---------- AUSGANGSTEXT

Dortmund gefällt sich in der Rolle des kleinen, wirtschaftlich wie sportlich quasi chancenlosen Konkurrenten, der sich nur mit spielerischer Raffinesse und unbändiger Willenskraft gegen den übermächtigen Konkurrenten erwehren kann. Dass Borussia Dortmund in den vergangenen zwei Jahren für über 30 Millionen Euro Spieler von Konkurrenten aus der Bundesliga abgekauft hat (Bayern gab 39 Millionen für Spieler aus der Bundesliga aus) und auch die Götze-Millionen sicherlich einzusetzen weiß, spielt dabei eine untergeordnete Rolle. Klopp und Watzke sind geradezu genial im Erwartungsmanagement. Es ist erstaunlich wie es den Dortmundern nach zwei dominanten Meisterschaften und glanzvollen Auftritten in der Champions League immer noch gelingt, sich selbst in den meisten Bundesliga-Spielen als Außenseiter zu inszenieren. Wer ständig die Erwartungen klein hält, hat es leicht am Ende wie ein Riese da zu stehen.

--------------------
---------- ERFASSTE DATEN

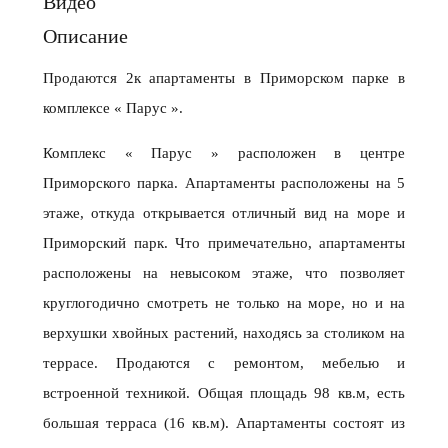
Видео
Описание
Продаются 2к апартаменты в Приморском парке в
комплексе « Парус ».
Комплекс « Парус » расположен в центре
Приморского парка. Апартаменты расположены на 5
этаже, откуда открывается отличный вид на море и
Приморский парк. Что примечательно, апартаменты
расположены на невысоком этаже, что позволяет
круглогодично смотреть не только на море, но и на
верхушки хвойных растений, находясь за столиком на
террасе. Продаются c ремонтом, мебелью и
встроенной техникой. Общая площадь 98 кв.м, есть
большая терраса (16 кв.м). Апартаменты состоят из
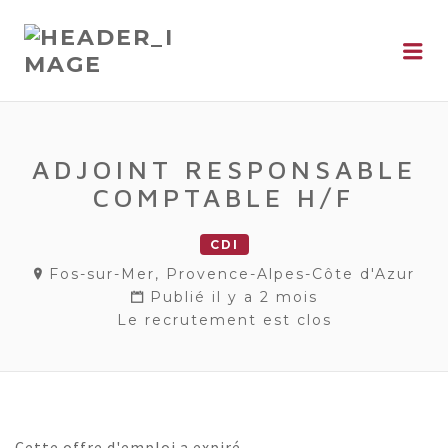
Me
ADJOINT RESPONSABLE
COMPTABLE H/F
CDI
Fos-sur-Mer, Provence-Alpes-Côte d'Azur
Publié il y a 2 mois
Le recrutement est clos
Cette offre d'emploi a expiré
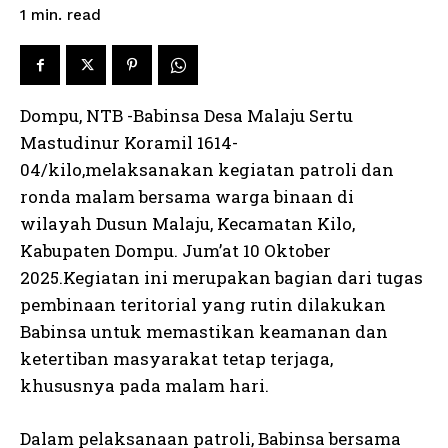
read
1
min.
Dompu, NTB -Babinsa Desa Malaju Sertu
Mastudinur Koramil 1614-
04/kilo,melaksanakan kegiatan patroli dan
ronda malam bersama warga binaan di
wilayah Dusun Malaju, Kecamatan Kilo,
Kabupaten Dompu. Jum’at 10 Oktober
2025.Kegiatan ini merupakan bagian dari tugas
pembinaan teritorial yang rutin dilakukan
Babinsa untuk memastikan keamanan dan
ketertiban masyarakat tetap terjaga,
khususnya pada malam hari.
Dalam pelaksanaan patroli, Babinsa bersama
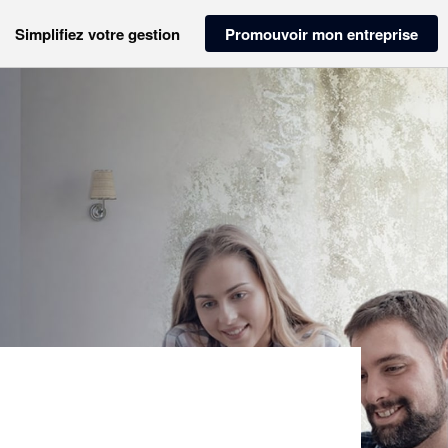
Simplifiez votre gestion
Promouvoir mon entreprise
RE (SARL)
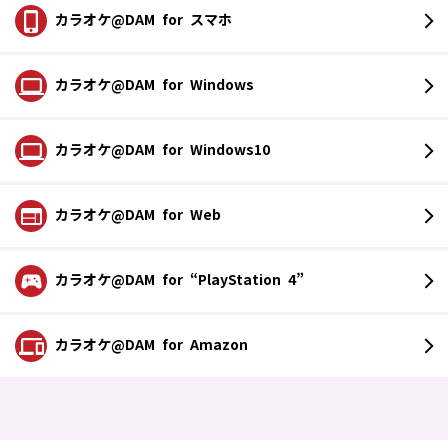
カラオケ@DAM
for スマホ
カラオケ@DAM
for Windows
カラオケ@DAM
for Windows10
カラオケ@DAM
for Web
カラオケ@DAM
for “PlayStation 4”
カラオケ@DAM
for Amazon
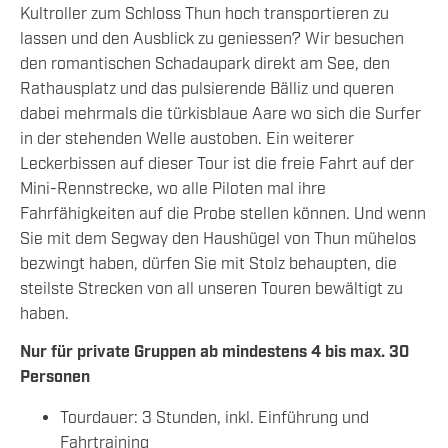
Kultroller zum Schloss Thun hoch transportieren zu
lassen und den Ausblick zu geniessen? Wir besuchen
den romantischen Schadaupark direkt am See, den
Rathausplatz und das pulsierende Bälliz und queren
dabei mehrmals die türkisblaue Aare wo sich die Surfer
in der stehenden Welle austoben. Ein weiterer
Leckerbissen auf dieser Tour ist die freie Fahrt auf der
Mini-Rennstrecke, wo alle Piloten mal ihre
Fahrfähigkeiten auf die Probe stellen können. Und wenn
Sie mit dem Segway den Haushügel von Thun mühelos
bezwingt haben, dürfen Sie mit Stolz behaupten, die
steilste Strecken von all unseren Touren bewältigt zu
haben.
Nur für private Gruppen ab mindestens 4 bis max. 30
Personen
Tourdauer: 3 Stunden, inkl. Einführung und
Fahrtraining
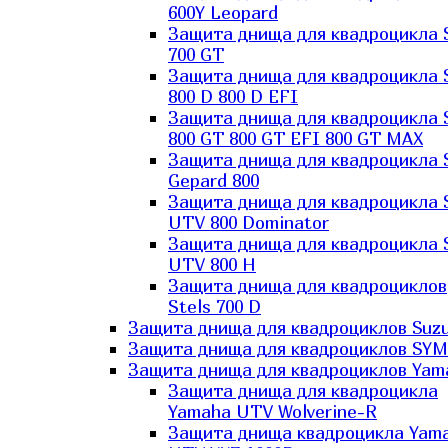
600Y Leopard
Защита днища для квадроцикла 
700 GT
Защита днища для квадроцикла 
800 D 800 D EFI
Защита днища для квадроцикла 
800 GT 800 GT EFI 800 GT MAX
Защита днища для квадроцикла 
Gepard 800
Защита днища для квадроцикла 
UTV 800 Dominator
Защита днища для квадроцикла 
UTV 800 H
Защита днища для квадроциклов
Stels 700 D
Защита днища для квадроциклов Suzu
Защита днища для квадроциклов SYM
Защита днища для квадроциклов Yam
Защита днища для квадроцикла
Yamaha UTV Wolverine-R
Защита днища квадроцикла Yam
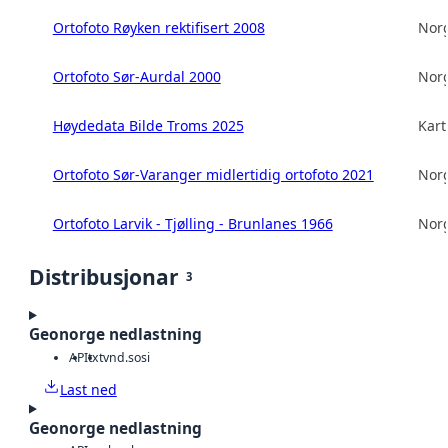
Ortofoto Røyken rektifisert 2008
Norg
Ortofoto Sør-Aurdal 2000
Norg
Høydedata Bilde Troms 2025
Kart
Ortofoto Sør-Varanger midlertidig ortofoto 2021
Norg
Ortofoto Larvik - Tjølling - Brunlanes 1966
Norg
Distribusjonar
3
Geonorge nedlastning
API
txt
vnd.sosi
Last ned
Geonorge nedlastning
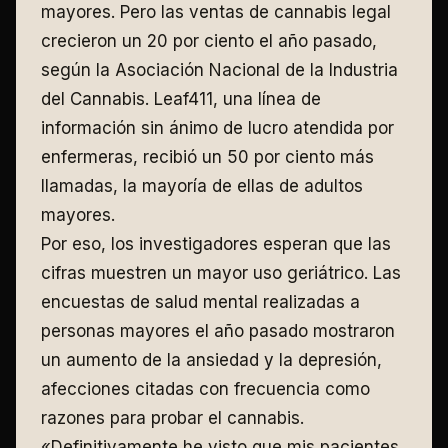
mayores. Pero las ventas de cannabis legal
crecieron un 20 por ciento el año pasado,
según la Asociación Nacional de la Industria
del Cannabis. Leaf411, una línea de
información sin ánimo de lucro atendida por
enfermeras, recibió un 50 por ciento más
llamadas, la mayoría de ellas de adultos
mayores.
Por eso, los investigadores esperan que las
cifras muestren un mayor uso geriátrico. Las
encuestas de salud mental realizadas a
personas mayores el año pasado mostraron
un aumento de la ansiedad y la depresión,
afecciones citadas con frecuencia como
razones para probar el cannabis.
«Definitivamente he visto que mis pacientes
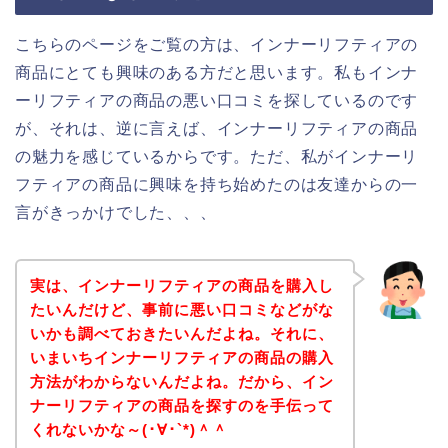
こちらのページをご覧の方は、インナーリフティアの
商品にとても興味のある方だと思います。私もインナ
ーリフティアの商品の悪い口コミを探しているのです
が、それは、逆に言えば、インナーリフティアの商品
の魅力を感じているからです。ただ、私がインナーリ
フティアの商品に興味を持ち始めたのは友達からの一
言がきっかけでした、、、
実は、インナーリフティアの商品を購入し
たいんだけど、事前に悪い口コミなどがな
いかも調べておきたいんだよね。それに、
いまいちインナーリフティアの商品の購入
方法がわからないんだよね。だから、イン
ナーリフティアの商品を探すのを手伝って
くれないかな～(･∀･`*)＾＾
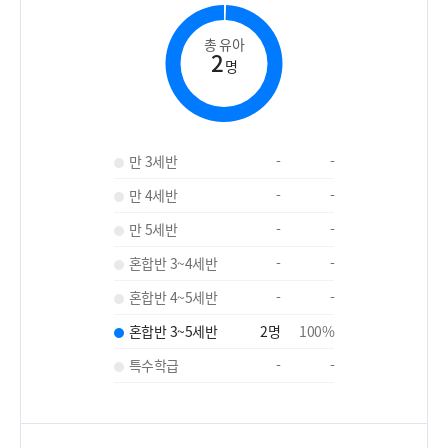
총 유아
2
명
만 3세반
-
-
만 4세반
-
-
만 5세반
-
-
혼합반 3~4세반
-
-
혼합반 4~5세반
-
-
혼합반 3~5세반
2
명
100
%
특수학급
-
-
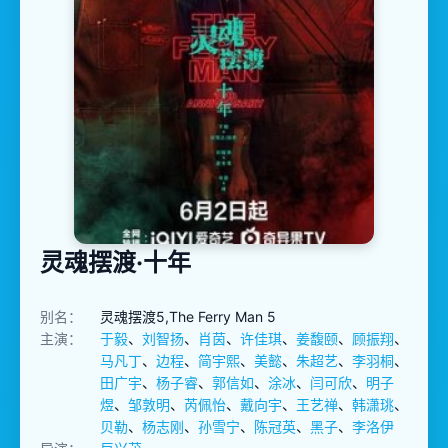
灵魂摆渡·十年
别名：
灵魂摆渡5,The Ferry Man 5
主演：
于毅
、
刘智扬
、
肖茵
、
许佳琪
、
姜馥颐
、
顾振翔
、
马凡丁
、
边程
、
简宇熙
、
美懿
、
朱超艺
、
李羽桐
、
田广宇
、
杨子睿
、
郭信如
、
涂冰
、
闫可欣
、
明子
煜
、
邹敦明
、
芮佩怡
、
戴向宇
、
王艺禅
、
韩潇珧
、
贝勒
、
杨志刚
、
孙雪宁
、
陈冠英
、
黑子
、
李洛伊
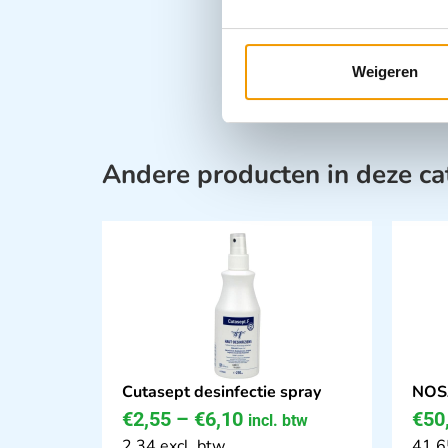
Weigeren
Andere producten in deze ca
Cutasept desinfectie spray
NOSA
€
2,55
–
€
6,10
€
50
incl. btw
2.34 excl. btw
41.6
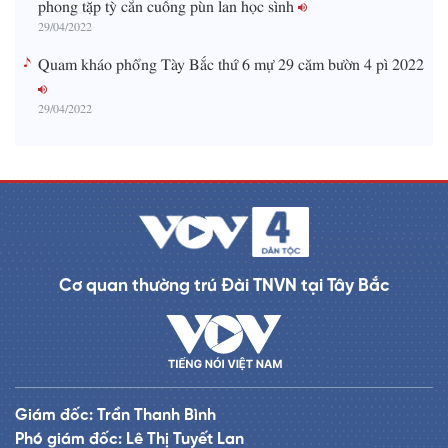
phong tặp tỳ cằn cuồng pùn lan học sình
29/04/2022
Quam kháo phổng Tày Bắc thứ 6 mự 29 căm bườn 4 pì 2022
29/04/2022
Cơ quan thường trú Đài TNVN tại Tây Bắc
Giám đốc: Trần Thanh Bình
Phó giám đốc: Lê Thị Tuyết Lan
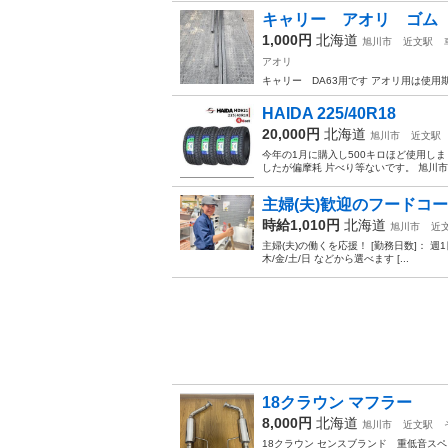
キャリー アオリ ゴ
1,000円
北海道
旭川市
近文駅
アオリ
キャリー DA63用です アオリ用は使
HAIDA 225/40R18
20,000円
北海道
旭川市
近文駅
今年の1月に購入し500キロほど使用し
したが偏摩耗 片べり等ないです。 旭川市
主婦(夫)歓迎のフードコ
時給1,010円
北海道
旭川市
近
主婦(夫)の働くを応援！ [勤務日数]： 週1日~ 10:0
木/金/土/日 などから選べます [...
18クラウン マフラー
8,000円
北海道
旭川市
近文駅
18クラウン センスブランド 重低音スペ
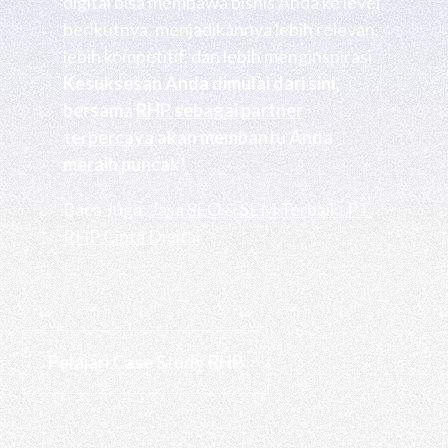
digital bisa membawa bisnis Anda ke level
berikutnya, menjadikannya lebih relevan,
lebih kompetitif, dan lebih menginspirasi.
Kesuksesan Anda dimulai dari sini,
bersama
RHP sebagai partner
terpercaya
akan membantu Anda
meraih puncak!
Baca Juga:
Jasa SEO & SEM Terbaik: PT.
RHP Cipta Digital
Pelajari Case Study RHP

--------------------

#### [AUFGABENSTELLUNG]
A. Welchen Betrag gab Bayern laut dem Text über Borussia Dortmund für Spieler aus der Bundesliga aus?
B. Schreibe den Text über Borussia Dortmund im Anschluss an seinen letzten Satz weiter.

#### [LÖSUNGEN]
A. 39 Millionen.

B.
Wer in den vergangenen Jahren Fußball verfolgt hat weiß, dass ein mögliches Duell zwischen Bayern und Dortmund im Champions League Finale ein Spiel auf Augenhöhe sein wird. Dortmund spielt brillianten Fußball und Jürgen Klopps Arbeit ist inhaltlich gar nicht hoch genug zu bewerten. Trotzdem ist vor allem nach dieser Woche klar. Gewinnt Dortmund die Champions League ist es eine Sensation. Gewinnt Bayern wäre es der Normalfall. Die Fallhöhe ist nur für den Rekordmeister riesengroß.
Es ist wieder ein wenig wie damals zur Jahrtausendwende. Ich bin wieder Fan vom meistgehassten Verein der Liga und ich musste mich ein paar Tage daran gewöhnen. Natürlich wäre ich enttäuscht finde ich es zum Kotzen, falls sich die Vermutungen, um Uli Hoeneß bewahrheiten sollten. Natürlich frage ich mich, warum der FC Bayern für viel Geld einen Stürmer von Borussia Dortmund kaufen will, obwohl die Mannschaft im Sturm sehr gut besetzt ist. Ich erwarte aber auch nicht, dass der FC Bayern oder seine Verantwortlichen alles genauso machen, wie ich es mir wünschen würde. Das kann nicht der Anspruch sein.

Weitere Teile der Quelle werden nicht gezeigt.